So it would have shocked anyone to know that Teddy Ford had received such an invitation, but had no intention of attending. He did not plan to go out at all that night, having spent the waning days of the year confined to his one-room apartment, lying on the bed and smoking and sipping wine with the radio on, and he’d decided New Year’s Eve would be no different.

But early in the evening his friend Michael Creamier came calling, and would not be turned away. “Are you completely unaware of what you’re missing, old son?” he called through the closed door. “Are you totally out of your mind? Are you barking, Teddy? Please, tell me.”

Teddy did not answer.

“Listen, sport, it’s high time you forgot about her,” Michael said. “Better to have loved than lost, other fish in the sea, chin up, and all that.”
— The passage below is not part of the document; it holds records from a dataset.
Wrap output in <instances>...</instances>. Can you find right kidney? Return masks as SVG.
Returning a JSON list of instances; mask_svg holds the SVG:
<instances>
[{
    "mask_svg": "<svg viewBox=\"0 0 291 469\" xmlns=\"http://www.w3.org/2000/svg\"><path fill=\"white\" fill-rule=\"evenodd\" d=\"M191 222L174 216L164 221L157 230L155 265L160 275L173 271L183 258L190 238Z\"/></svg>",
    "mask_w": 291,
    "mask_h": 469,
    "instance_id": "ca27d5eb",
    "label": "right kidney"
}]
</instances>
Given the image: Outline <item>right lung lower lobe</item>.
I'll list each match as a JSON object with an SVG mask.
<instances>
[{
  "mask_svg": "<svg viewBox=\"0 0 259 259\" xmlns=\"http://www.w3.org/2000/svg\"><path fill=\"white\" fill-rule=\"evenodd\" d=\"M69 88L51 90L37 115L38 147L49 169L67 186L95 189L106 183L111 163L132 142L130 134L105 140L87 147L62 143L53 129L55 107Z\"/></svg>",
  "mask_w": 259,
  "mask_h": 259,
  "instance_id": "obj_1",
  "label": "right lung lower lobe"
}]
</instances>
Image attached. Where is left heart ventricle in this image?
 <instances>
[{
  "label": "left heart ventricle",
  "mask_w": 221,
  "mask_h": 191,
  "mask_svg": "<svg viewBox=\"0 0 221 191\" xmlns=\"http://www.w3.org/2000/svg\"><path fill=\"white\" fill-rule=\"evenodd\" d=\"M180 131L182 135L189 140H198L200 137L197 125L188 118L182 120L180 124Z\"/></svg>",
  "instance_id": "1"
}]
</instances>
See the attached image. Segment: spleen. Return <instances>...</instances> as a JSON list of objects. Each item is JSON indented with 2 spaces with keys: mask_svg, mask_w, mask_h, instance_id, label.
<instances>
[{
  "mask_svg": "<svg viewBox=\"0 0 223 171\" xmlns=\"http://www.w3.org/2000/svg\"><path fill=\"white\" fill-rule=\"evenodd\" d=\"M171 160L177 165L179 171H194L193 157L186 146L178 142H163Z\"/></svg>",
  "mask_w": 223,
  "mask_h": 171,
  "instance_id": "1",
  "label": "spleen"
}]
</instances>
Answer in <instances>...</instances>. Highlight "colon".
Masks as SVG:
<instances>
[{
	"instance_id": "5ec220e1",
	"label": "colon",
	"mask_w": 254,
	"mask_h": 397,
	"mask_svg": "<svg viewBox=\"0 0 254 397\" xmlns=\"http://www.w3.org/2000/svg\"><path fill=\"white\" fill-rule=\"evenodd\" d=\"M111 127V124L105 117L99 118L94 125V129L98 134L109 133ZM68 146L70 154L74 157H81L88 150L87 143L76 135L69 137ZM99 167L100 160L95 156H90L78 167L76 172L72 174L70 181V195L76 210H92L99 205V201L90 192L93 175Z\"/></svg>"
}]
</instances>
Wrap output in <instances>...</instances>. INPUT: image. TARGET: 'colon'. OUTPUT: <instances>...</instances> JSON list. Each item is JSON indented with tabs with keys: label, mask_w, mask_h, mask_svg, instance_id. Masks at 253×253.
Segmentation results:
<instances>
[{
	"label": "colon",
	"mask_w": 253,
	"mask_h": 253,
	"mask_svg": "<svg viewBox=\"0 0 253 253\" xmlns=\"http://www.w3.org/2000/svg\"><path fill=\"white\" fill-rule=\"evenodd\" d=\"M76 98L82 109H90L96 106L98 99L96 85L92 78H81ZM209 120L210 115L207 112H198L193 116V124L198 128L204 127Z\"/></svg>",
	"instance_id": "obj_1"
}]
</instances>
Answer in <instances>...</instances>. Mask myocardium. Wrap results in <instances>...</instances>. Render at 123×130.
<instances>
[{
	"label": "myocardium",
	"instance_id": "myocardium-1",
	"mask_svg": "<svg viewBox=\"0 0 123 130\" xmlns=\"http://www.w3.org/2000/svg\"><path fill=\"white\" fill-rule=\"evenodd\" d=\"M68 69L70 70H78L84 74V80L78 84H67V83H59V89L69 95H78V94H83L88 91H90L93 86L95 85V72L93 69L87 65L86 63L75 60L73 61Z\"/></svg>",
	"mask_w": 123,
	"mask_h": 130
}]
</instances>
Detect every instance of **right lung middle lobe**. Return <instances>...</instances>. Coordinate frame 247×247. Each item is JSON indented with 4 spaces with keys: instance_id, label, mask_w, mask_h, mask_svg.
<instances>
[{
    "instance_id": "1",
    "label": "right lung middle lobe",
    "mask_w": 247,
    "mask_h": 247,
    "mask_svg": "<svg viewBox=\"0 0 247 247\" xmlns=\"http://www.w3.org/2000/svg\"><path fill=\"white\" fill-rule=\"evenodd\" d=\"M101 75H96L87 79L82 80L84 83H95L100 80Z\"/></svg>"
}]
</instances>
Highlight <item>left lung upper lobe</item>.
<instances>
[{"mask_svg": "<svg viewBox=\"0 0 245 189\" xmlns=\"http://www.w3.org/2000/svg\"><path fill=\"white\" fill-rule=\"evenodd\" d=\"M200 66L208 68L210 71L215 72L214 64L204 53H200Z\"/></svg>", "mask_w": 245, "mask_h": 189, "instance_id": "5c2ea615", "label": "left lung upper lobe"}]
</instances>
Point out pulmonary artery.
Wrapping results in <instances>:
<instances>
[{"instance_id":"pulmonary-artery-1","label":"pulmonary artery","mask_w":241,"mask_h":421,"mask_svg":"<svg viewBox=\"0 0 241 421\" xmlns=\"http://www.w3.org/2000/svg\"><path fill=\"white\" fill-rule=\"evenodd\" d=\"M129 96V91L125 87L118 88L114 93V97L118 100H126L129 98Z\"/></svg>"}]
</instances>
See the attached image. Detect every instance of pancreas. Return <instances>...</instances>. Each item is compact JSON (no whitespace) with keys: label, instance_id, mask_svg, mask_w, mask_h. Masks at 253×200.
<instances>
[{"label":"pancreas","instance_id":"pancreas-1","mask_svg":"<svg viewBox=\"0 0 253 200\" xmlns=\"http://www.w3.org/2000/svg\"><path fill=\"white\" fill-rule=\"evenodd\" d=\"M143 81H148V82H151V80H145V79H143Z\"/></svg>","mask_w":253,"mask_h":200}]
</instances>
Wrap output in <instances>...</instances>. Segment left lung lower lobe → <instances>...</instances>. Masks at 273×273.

“Leave me alone,” said Teddy.

“Come on, Teddy, there’ll be plenty of replacements at Jerry’s! This I promise you, my boy. This I swear.”

“I don’t want to go.”

“Oh, he doesn’t want to go. Listen, son, do you like girls? Do you?”

Teddy sighed.

“Well, really, one’s as good as another, I say. Now toss your glad rags on and foot it on out here. I will be very disappointed in you, young man, if I’m forced to come in and fetch you. Very disappointed indeed. Besides, you have to admit—it’s your own fault you lost her, old boy. You said so yourself.”

When Michael proved relentless, Teddy finally surrendered, and both of them, dressed to the nines, ventured out into the winter night to catch a cab to Jerry’s labyrinthine townhouse atop the hill. All his old school chums would be there, Michael assured him, and that would cheer him up, wouldn’t it? But the idea simply depressed Teddy more. He did not think he could stand their jocular, wheedling greetings and their overweening bravado. But lots of people came to Jerry’s parties. Perhaps someone would offer an interesting diversion.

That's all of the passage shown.